Aim of the exercise: From the first line to the last, set down the material exactly and drop every picture.

Data excerpt:
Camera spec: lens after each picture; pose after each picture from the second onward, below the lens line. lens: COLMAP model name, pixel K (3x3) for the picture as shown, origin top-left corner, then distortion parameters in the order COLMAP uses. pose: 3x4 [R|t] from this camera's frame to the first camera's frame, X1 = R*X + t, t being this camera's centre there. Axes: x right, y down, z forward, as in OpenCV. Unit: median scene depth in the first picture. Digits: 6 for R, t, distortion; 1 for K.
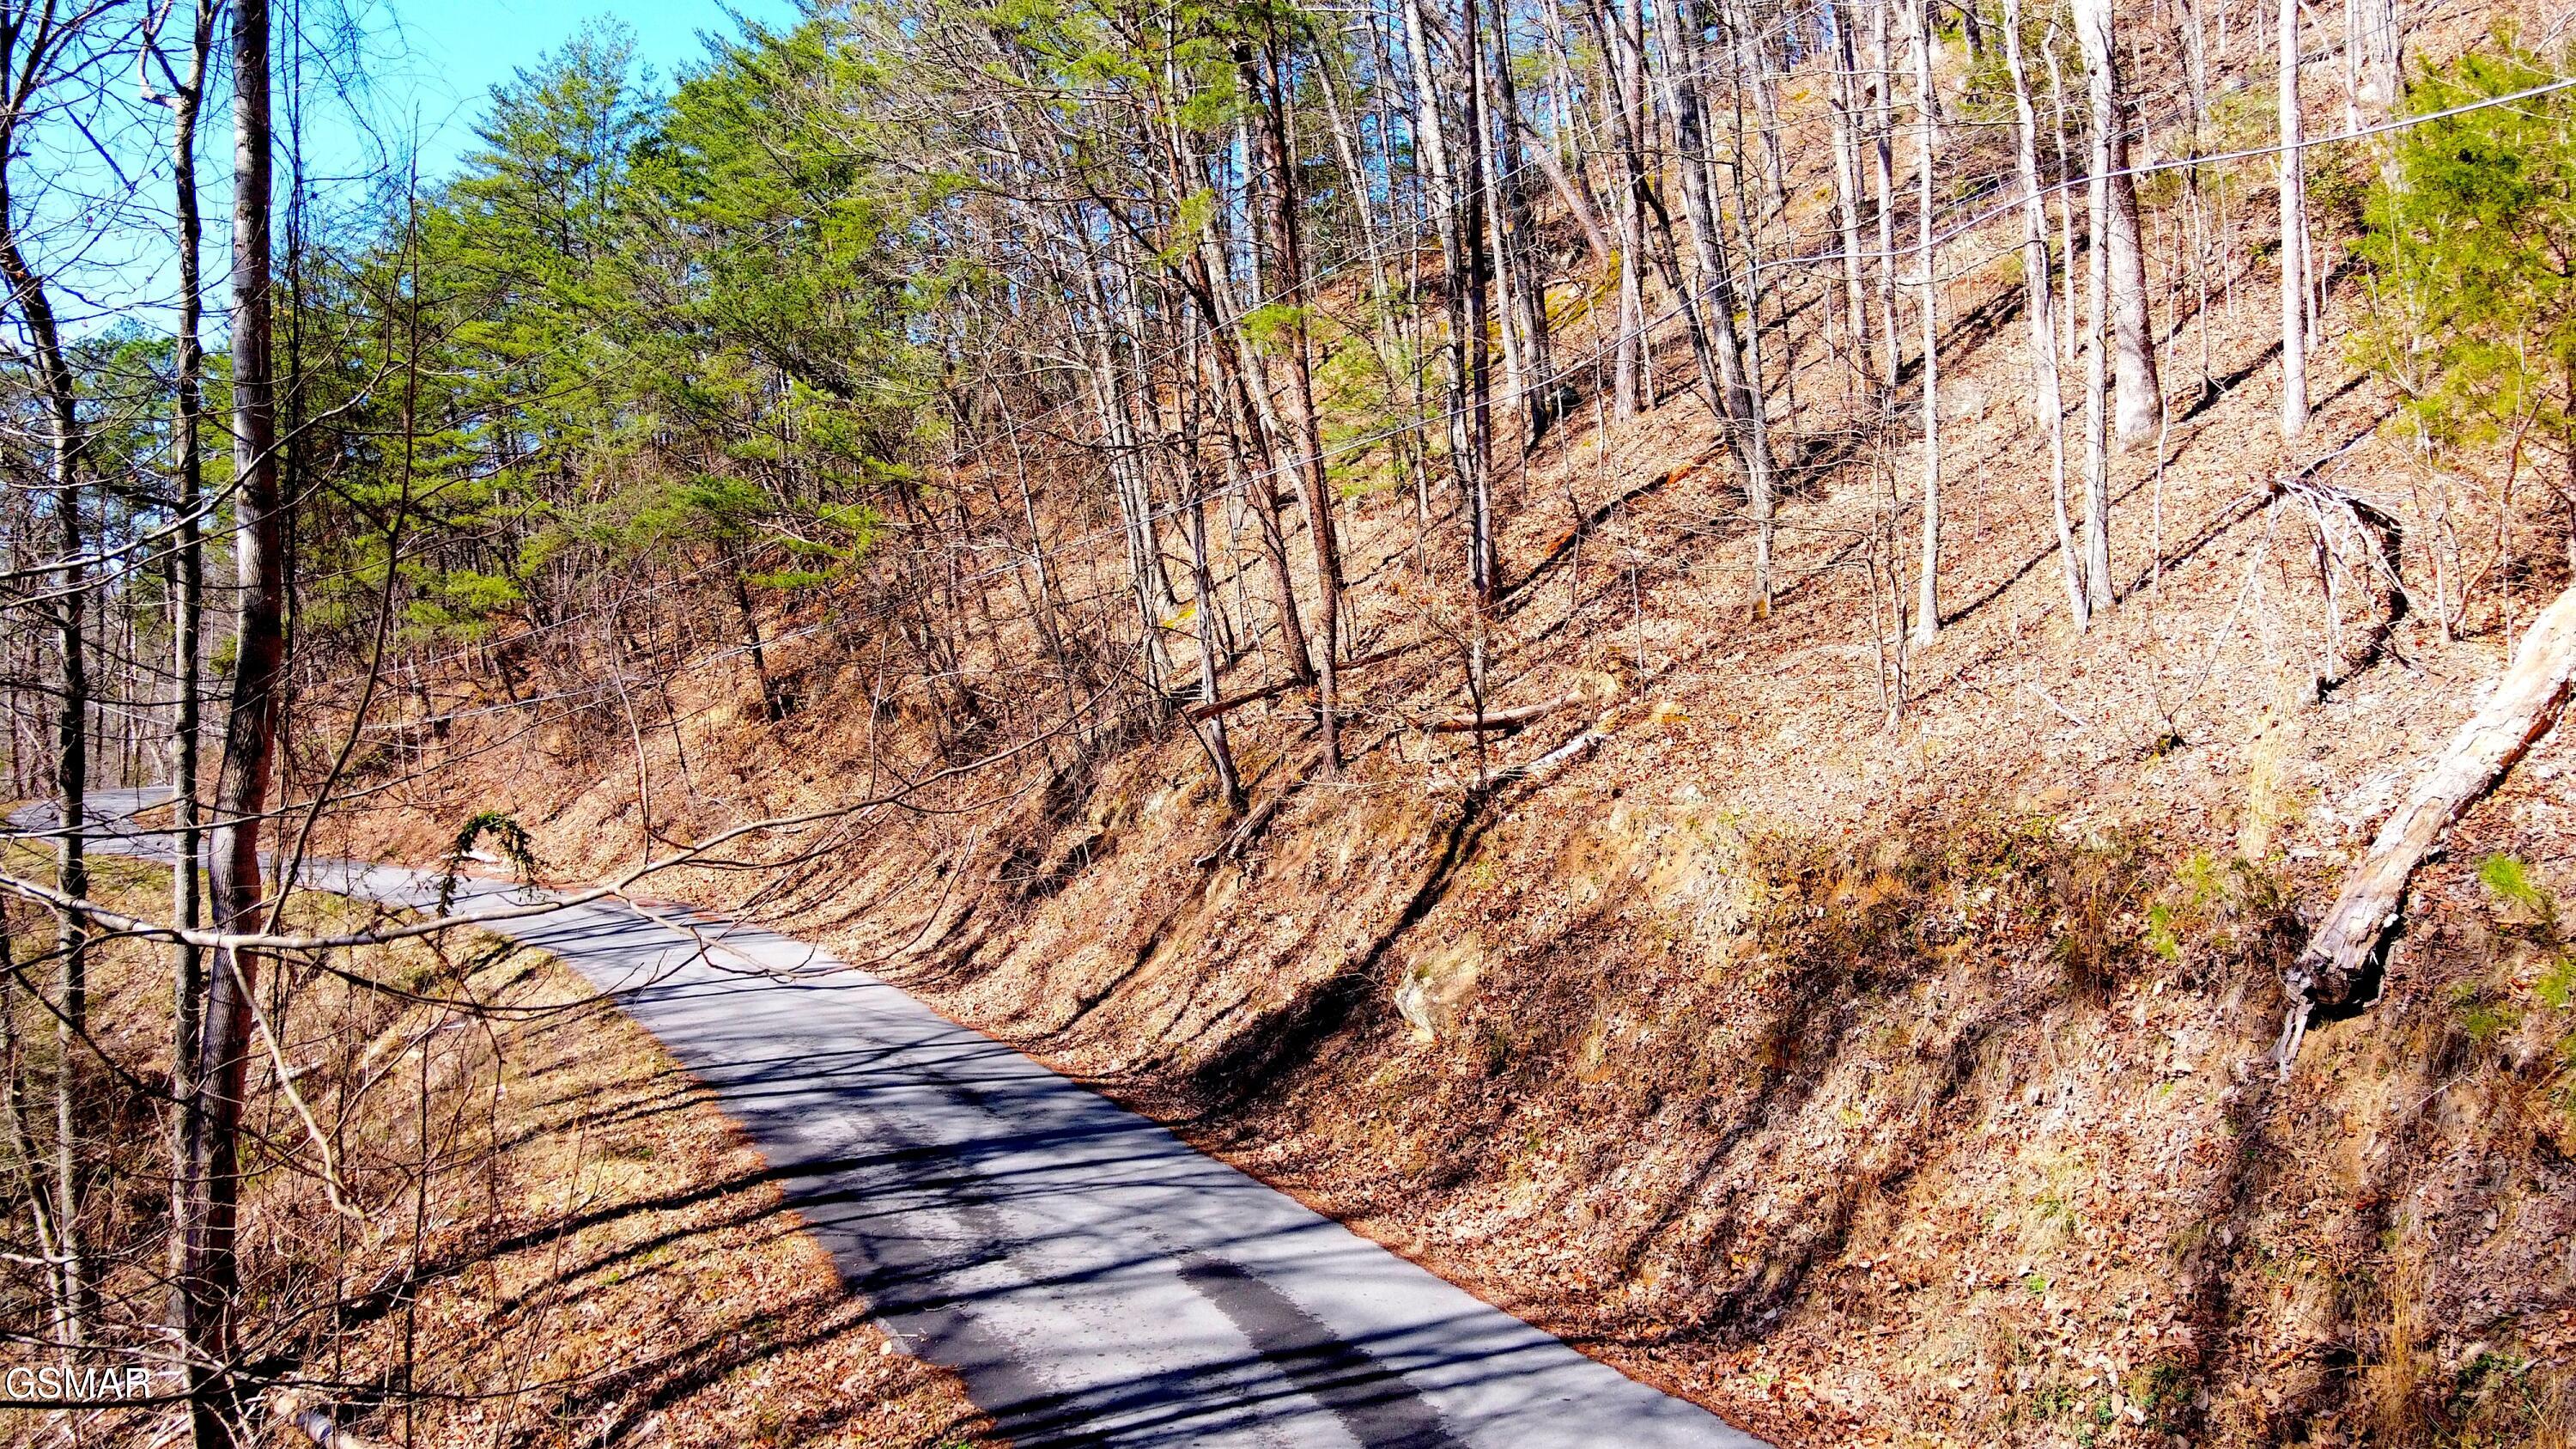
lens RADIAL K [[1967.9, 0, 1287.6], [0, 1967.9, 716.5], [0, 0, 1]] dist [-0.007470, 0.032470]
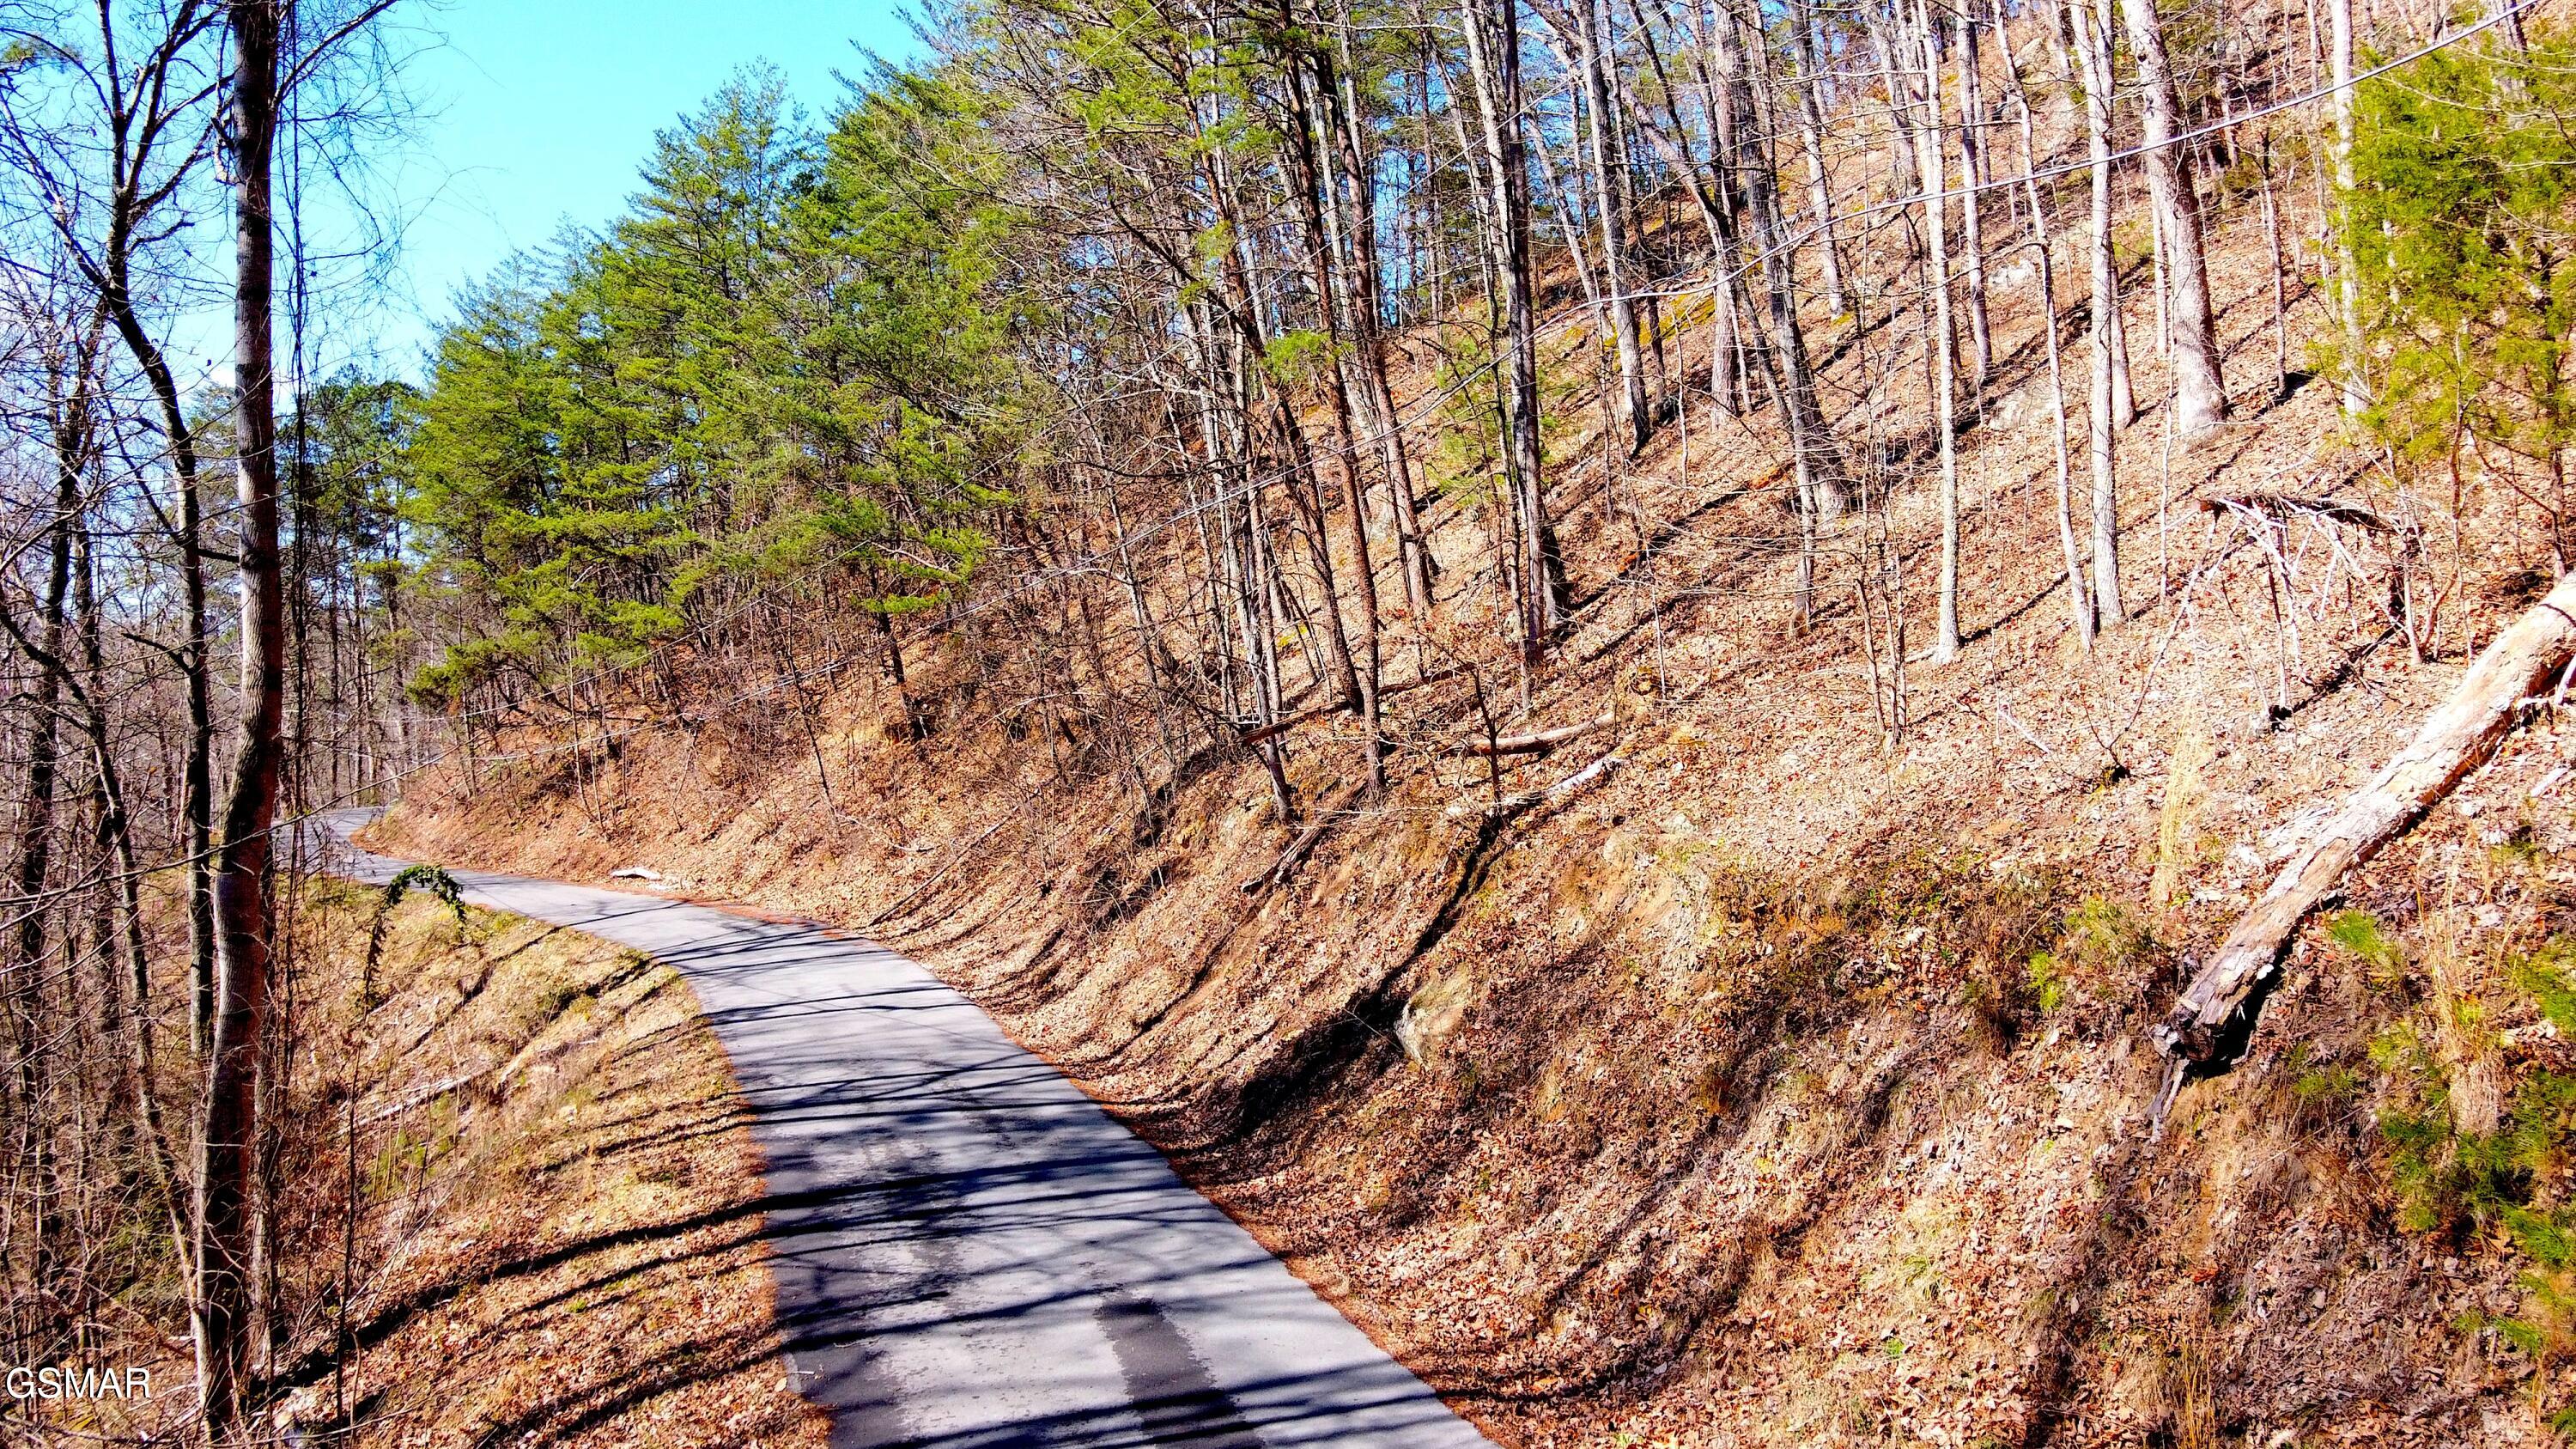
lens RADIAL K [[1967.9, 0, 1287.6], [0, 1967.9, 716.5], [0, 0, 1]] dist [-0.007470, 0.032470]
pose [[0.993962, -0.015216, -0.108664, 0.142161], [0.015087, 0.999884, -0.002011, -0.017454], [0.108682, 0.000360, 0.994076, 0.006807]]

Task solution:
Camera spec: lens after each picture; pose after each picture from the second onward, below the lens line. lens: COLMAP model name, pixel K (3x3) for the picture as shown, origin top-left corner, then distortion parameters in the order COLMAP uses. pose: 3x4 [R|t] from this camera's frame to the first camera's frame, X1 = R*X + t, t being this camera's centre there. Axes: x right, y down, z forward, as in OpenCV. Unit: median scene depth in the first picture. Digits: 6 for R, t, distortion; 1 for K.
lens RADIAL K [[1967.9, 0, 1287.6], [0, 1967.9, 716.5], [0, 0, 1]] dist [-0.007470, 0.032470]
lens RADIAL K [[1967.9, 0, 1287.6], [0, 1967.9, 716.5], [0, 0, 1]] dist [-0.007470, 0.032470]
pose [[0.993962, -0.015216, -0.108664, 0.142161], [0.015087, 0.999884, -0.002011, -0.017454], [0.108682, 0.000360, 0.994076, 0.006807]]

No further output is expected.